Use everything up before buying more – be honest, how long have you had that tin of tomatoes lurking around in the back of your cupboard or that one last onion in your vegetable drawer? A quick google can turn any ingredient into a meal and if you always have a selection of key staples you might not need to make that trip to the shops after all.
- Stock up on staples – beans, lentils and chickpeas form a great base for any nutritious meal, packed with protein and fibre they are cheap to buy and easy to cook with, add a veggie chilli to your weekly repertoire.

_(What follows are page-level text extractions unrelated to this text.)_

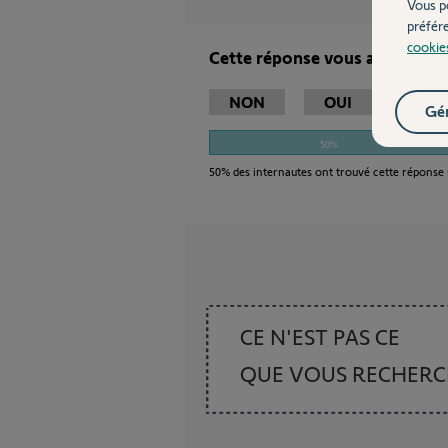
Vous p
préfér
cookie
Cette réponse vous a-t-elle ai
NON
OUI
Gér
50%
50%
des internautes ont trouvé cette réponse 
CE N'EST PAS CE
QUE VOUS RECHER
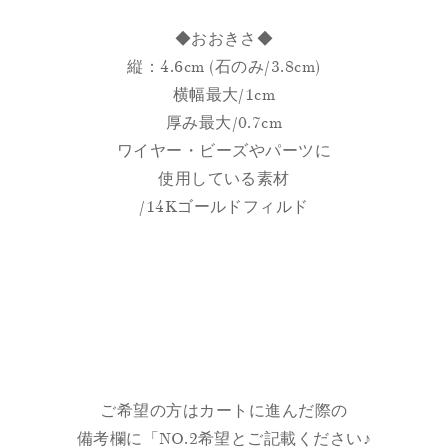
◆おおきさ◆
縦：4.6cm (石のみ/3.8cm)
横幅最大/1cm
厚み最大/0.7cm
ワイヤー・ビーズやパーツに
使用している素材
/14Kゴールドフィルド
ご希望の方はカートに進んだ際の
備考欄に「NO.2希望とご記載ください♪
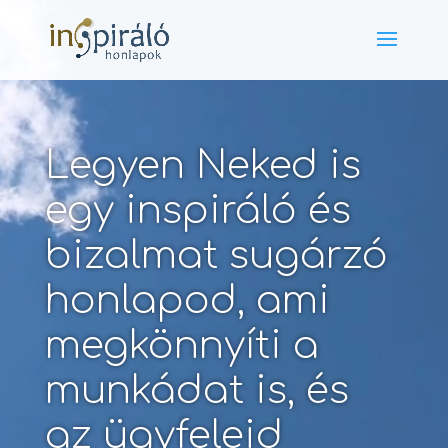
Videólejátszó
Legyen Neked is
egy inspiráló és
bizalmat sugárzó
honlapod, ami
megkönnyíti a
munkádat is, és
az ügyfeleid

- Plan your meals – this is a great tactic, not only is this cost-effective, but it may also help your waistline. Spend an hour a week thinking about what you would like to eat in the coming days so you’re fully prepared when hitting the shops and less likely to be swayed by impulse buys and takeaways. It’s also worth thinking about meals which might stretch to leftovers for lunch or those you can freeze for quick and easy dinners at a later date.
We hope our tips on cutting your waste will inspire you to shop more responsibly and make small lifestyle changes that will have a big impact.